Visite de la maison dans laquelle Diderot se fit “dévorer” par des punaises de lit (ou des puces ?)

Du 27 juillet au 17 août 1759, Diderot est à Langres, où il règle, avec son frère et sa sœur, la succession de son père.
Le 17 août au matin, les chevaux tirant la « chaise » de Diderot, au dos de laquelle s’empilent ses malles et ses caisses, s’engagent sur la route bordant la Marne. Ce cours d’eau le mènera jusqu’à Isles-sur-Marne puis Paris.
Le Philosophe a prévu de faire escale dans les relais et les auberges. Il s’émerveille du chemin ponctué de villages (Brethenay, Provenchères, Vignory…) et de paysages baignés par la Marne, sa fidèle compagne.

Après avoir parcouru douze lieues (60 km), Diderot écrit à Sophie Volland :
« Guémont, le 17 août 1759
Je n’ai jamais fait une si belle route ; elle est fatigante pour les voitures ; il faut sans cesse descendre ou monter ; mais elle est bien agréable pour le voyageur. Me voilà à Guémont, c’est de là que je vous écris avec la plume du curé tout ce qui me passe par la tête. »

Auberge fin XVIIIe s.

L’auberge dans laquelle Diderot a passé la nuit du 17 au 18 août 1759 est l’une des premières maisons du village, à gauche. A son arrivée, ses chevaux sont conduits dans l’écurie attenante où ils trouvent du foin dans la mangeoire.

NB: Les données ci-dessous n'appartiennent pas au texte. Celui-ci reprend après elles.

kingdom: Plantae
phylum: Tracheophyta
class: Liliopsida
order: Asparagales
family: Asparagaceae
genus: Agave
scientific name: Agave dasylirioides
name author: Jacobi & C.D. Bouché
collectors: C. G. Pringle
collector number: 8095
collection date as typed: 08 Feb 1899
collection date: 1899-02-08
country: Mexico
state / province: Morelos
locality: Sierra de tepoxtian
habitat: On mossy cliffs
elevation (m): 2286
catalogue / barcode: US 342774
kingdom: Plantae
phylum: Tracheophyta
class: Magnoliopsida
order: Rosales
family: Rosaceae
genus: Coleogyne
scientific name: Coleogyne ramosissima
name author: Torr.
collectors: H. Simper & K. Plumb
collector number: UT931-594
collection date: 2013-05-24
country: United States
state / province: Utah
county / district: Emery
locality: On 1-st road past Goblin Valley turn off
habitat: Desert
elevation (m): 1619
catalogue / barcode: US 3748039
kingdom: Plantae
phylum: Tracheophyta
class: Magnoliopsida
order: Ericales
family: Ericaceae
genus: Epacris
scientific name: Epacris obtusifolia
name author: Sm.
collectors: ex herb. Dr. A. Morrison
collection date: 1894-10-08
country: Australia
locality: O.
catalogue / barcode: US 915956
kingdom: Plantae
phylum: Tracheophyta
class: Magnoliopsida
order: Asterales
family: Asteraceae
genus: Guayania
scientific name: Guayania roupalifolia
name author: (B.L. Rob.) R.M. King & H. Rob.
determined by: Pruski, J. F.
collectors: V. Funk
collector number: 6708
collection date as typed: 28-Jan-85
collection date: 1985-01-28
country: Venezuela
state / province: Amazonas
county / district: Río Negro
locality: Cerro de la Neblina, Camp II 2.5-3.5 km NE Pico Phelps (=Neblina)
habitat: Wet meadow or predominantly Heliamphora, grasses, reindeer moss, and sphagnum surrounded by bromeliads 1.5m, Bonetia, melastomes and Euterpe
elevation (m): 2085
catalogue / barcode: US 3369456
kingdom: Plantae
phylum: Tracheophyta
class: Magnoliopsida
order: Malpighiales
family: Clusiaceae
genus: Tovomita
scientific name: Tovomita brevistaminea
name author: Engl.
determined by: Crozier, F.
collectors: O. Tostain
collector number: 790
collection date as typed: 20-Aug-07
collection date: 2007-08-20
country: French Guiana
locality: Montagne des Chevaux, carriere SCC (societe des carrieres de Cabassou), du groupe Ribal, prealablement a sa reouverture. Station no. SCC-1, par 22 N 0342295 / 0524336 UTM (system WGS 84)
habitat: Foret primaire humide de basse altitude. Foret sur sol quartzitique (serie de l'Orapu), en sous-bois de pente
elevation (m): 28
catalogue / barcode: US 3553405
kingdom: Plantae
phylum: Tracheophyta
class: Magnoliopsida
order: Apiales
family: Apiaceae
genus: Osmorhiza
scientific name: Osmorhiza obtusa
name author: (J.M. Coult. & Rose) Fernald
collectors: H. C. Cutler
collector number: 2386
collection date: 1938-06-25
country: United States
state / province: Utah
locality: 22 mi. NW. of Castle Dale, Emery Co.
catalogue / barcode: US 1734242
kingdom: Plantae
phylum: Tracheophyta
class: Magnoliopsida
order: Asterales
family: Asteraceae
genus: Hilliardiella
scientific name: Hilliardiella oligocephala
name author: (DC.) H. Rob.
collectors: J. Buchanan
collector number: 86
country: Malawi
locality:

Au troisième gond du gros heurtoir de fer, la porte s’ouvre sur deux femmes vêtues de robes simples et sans apparat. Leur silhouettes sombres se dessinent sur un long couloir central et traversant.
Elles invitent Diderot et ses domestiques à ouvrir la première porte à droite.

Les trois hommes entrent alors dans une pièce assez sombre où les voyageurs peuvent s’attabler près d’une immense cheminée. Le feu, ce soir là, n’y crépite pas, on est au mois d’août…
La table est mise, et le souper est servi par les deux aubergistes.

L’arrivée à l’auberge


La cuisine et son énorme cheminée se trouve derrière cette pièce et donne sur le jardin et le pigeonnier.
Après s’être « substanté », le Philosophe remercie ses hôtesses et monte dans sa chambre à l’étage : « deuxième porte à droite du corridor central » :
« Il est à peu près dix heures du soir ; mes draps sont mis ; on me les a promis blancs. Ces gens-là ne me tromperont pas. Je dormirai donc tout à l’heure. »

Cheminée de la cuisine
Pigeonnier


Muni d’une chandelle, il ouvre la porte indiquée par l’une des aubergistes, et monte un étroit escalier dont il distingue à peine les grossières marches de bois dans la faible lueur de sa bougie.


Arrivé dans une sorte de grenier-sellier bordé par une cloison à sa gauche. Le philosophe ne s’attarde pas dans ce noir complet et pousse la première porte qui se découpe dans la cloison. Une deuxième et une troisième porte desservent les chambres de ses domestiques.


Sa chambre, petite, est meublée très simplement : un lit, un bureau, une chaise, une cheminée. Le parquet, moins grossier que dans le sellier, y est correct.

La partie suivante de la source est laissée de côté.